Но сейчас я не мог понять, куда пропало моё всё. Старуха лузгала семечки, метясь точно в грудь, но шелуха пролетала сквозь меня и, падая на асфальт, возвращала в реальность – отчего становилось страшно до сумасшествия. Я мог бы в панике всплеснуть руками и вскрикнуть: сука!.. поскольку смутно осознавал, что значит мой новый образ. Но снова не было рук и не было голоса; не было ни горла, ни зубов, ни самой головы. Я стал призраком у скамейки в собственном дворе.

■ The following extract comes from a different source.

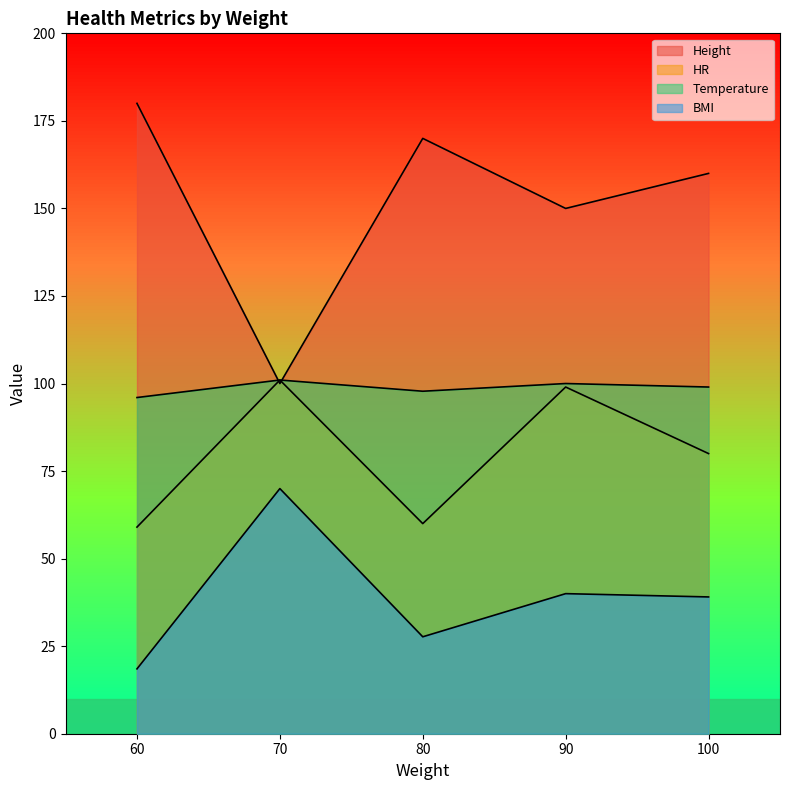

Between 100 and 80, which is larger?

80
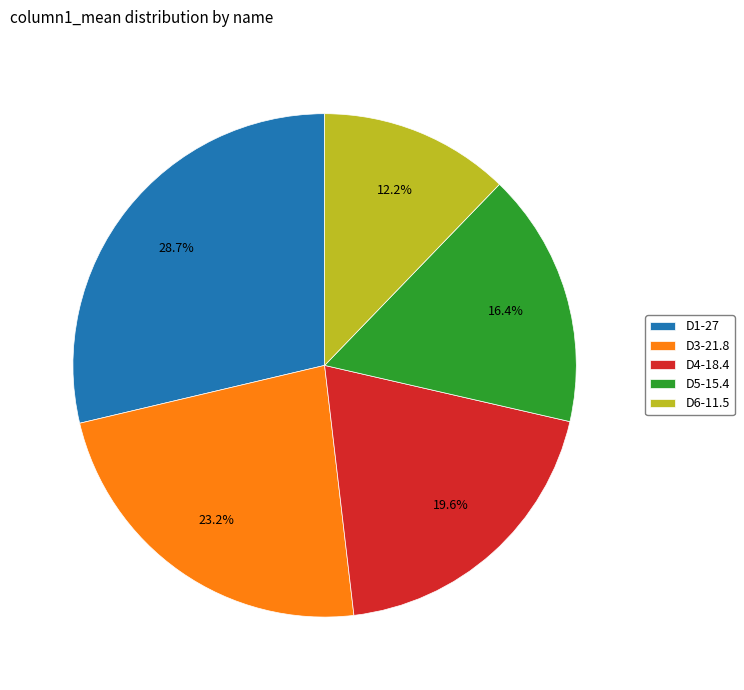

To the nearest percent, what percentage of the pie is D4?

20%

У меня нет глаз, но я видел свой подъезд, свою немецкую тачку и окна на втором этаже. Мне показалось, что колыхнулась шторка, и мелькнул мой бесподобный профиль. Я попытался встать – это было естественным желанием для бывшего человека, когда-то умевшего ходить. Мне хотелось разбежаться, чтобы скинуть с себя остатки сна и подняться, наконец, в собственную квартиру… но не было ног – или я не умел пользоваться тем, что имею сейчас.

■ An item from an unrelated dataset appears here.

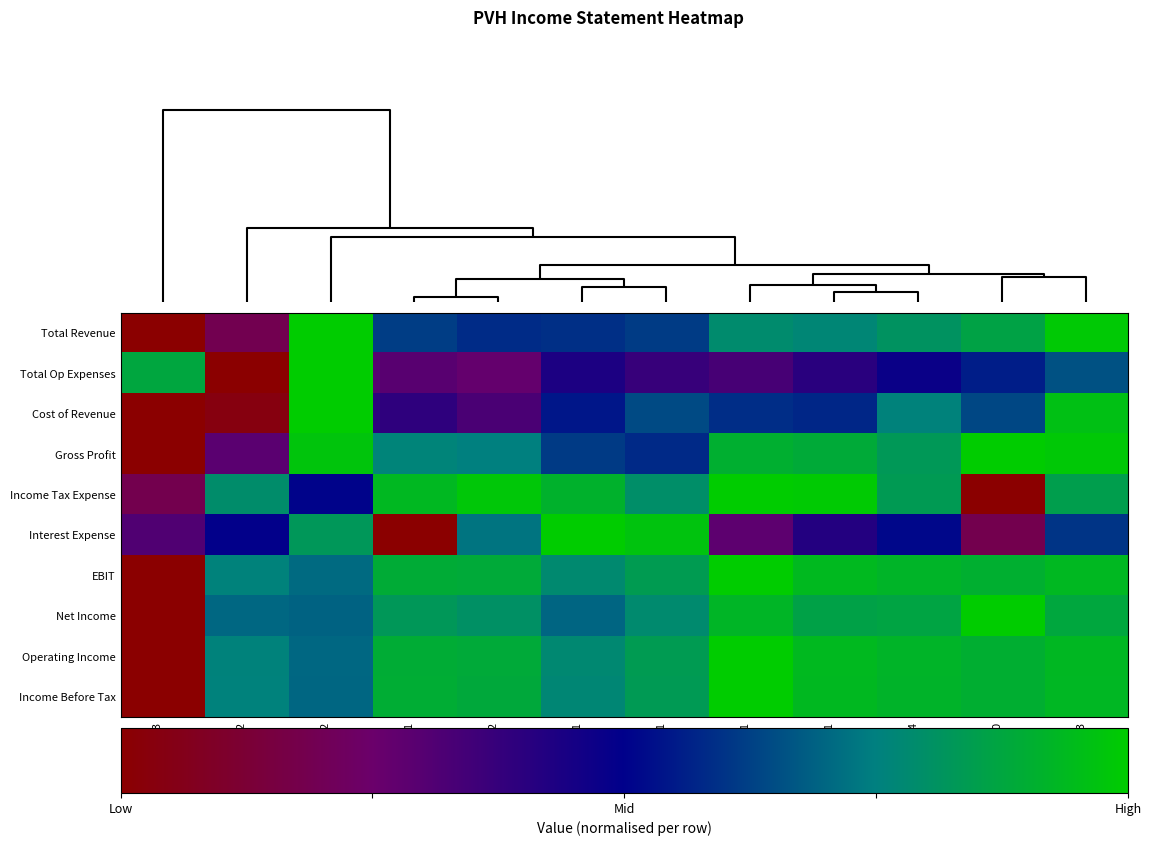

How many data points does each series have?

12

Хотя память оставалась на уровне. Она жила бесформенной, незримой программой, начертанной на невидимом носителе – и находилась в доступном режиме, как человеческое ухо, которое всегда можно почесать или ковырнуть мизинцем в бездельном досуге… Взятое с полки-памяти воспоминание рисовало мне персонаж из прошлого. Я почему-то вспомнил старинного друга, Сергея Макеева – Серый Маг, как я звал его в школе. Да, у меня когда-то был друг; но я и вправду олень, потому что предал Сергея – увёл у него девчонку, наигрался и бросил. Когда-то мне казалось обыденным облить грязью приятеля, оставив его с рогами и вечным должником – унижая изменой и ядовитыми словами. Я был молод и жесток. Я убил его, словно врага – будто мстил за издевательство над роднёй.
Он звонил мне перед смертью: раз пять или двадцать пять. Наверное, хотел высказаться. Но я не снял трубку. Тогда, не прощаясь, Серёга спрыгнул с четырнадцатого этажа.